- Born: 7 February 1915 Suffolk, England
- Died: 7 March 1945 (aged 30) Arakan, British Burma
- Cause of death: Killed in action (shrapnel)
- Spouse: Yvonne Cornu ​(m. 1937)​
- Children: Simon Tennyson; Penelope Tennyson;
- Writing career
- Notable works: Suffolk Scene; Rough Shooting;

= Julian Tennyson =

English writer and historian

Charles Julian Tennyson (7 February 1915 – 7 March 1945) was an English writer and historian most famous for his writings on his home county of Suffolk.

He was the second son of Sir Charles Tennyson and his wife Lady Ivy Gladys (née Pretious), and the great-grandson of Alfred Tennyson, the Victorian poet laureate. Tennyson is most famous for his 1939 book Suffolk Scene, which documents the author's travels and experiences in Suffolk during the 1930s.
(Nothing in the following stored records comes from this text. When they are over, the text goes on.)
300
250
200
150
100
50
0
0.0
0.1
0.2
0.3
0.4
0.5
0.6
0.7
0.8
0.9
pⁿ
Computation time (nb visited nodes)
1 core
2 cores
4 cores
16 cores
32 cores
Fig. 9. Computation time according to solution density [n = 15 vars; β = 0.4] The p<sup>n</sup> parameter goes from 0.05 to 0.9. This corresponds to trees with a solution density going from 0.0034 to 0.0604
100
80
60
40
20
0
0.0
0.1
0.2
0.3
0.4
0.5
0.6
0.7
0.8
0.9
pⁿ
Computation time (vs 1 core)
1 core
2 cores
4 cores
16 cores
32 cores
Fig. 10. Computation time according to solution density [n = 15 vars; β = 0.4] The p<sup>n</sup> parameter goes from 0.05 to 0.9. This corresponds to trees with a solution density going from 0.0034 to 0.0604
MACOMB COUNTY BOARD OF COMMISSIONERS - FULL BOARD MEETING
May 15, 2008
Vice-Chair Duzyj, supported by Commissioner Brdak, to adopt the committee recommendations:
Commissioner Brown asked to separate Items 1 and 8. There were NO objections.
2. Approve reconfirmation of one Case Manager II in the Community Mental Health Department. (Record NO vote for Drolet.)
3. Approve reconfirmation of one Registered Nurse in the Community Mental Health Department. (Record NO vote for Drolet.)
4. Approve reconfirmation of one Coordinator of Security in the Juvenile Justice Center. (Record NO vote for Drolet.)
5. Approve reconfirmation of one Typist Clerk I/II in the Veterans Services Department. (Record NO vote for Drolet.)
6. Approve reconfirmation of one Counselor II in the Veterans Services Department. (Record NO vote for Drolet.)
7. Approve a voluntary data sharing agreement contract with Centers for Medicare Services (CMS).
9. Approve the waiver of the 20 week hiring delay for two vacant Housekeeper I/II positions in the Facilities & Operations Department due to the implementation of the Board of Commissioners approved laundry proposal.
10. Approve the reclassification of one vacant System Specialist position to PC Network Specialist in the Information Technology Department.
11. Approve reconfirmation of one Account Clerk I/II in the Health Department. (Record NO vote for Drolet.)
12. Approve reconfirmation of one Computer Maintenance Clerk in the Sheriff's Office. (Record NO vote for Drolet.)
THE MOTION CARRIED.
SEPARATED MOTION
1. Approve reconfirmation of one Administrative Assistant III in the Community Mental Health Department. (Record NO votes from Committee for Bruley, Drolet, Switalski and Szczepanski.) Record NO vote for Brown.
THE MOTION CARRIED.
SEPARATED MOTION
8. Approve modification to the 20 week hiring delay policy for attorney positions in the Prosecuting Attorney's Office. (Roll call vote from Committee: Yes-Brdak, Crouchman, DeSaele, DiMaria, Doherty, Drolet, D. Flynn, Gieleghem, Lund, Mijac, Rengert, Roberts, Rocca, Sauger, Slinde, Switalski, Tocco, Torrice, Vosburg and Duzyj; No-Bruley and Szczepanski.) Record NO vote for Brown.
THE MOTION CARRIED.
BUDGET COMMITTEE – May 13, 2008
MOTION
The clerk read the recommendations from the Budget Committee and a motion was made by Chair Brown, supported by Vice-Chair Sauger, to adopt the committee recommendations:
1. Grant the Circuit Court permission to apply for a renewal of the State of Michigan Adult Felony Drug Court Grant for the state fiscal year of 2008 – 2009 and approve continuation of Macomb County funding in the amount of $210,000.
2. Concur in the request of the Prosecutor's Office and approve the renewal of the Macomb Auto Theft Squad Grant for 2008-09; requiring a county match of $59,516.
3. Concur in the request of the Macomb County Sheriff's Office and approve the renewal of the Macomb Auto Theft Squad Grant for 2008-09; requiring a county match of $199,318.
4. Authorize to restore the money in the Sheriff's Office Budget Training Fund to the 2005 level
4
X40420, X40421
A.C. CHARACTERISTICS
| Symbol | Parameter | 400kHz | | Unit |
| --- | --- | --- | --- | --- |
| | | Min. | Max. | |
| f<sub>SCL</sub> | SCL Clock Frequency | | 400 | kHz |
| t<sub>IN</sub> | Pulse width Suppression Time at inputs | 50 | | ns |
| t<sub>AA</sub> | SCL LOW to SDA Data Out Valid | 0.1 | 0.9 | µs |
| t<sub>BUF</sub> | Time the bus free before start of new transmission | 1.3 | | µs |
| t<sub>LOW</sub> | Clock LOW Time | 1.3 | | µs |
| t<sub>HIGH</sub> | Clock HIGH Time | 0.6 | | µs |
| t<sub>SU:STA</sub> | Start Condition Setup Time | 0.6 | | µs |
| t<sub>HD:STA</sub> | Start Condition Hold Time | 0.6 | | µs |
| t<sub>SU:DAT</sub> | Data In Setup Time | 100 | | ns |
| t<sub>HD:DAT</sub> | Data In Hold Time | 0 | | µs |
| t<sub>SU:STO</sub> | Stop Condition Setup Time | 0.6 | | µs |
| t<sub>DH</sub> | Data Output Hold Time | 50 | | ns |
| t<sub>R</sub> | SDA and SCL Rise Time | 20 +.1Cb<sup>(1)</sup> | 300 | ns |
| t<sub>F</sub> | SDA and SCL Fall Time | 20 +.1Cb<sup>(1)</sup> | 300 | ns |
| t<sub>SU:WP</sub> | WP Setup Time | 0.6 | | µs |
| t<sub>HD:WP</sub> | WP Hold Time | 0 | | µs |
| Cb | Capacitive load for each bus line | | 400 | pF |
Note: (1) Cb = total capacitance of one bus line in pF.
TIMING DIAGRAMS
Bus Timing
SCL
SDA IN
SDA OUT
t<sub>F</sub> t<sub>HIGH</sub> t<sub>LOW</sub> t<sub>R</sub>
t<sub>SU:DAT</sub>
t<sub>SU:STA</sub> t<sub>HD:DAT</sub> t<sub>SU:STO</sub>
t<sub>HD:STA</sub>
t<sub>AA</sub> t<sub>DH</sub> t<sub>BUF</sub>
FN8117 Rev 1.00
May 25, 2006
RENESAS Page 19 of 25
Tennyson enlisted in the British Army with the Irish Rifles at the outbreak of the Second World War. He was killed in action by flying shrapnel during the Battle of Arakan on 7 March 1945, while serving as a captain with the 6th Bn. Oxfordshire and Buckinghamshire Light Infantry. He is buried in Taukkyan War Cemetery in Burma. He is also commemorated by a headstone in St. Botolph's churchyard in Iken, Suffolk.

He was married to Yvonne Cornu, daughter of Colonel R. B. le Cornu, on 29 September 1937. They had twins Simon and Penelope, both born on 4 December 1939. His brother, the film director Pen Tennyson, also died during the Second World War, pre-deceasing him on 7 July 1941.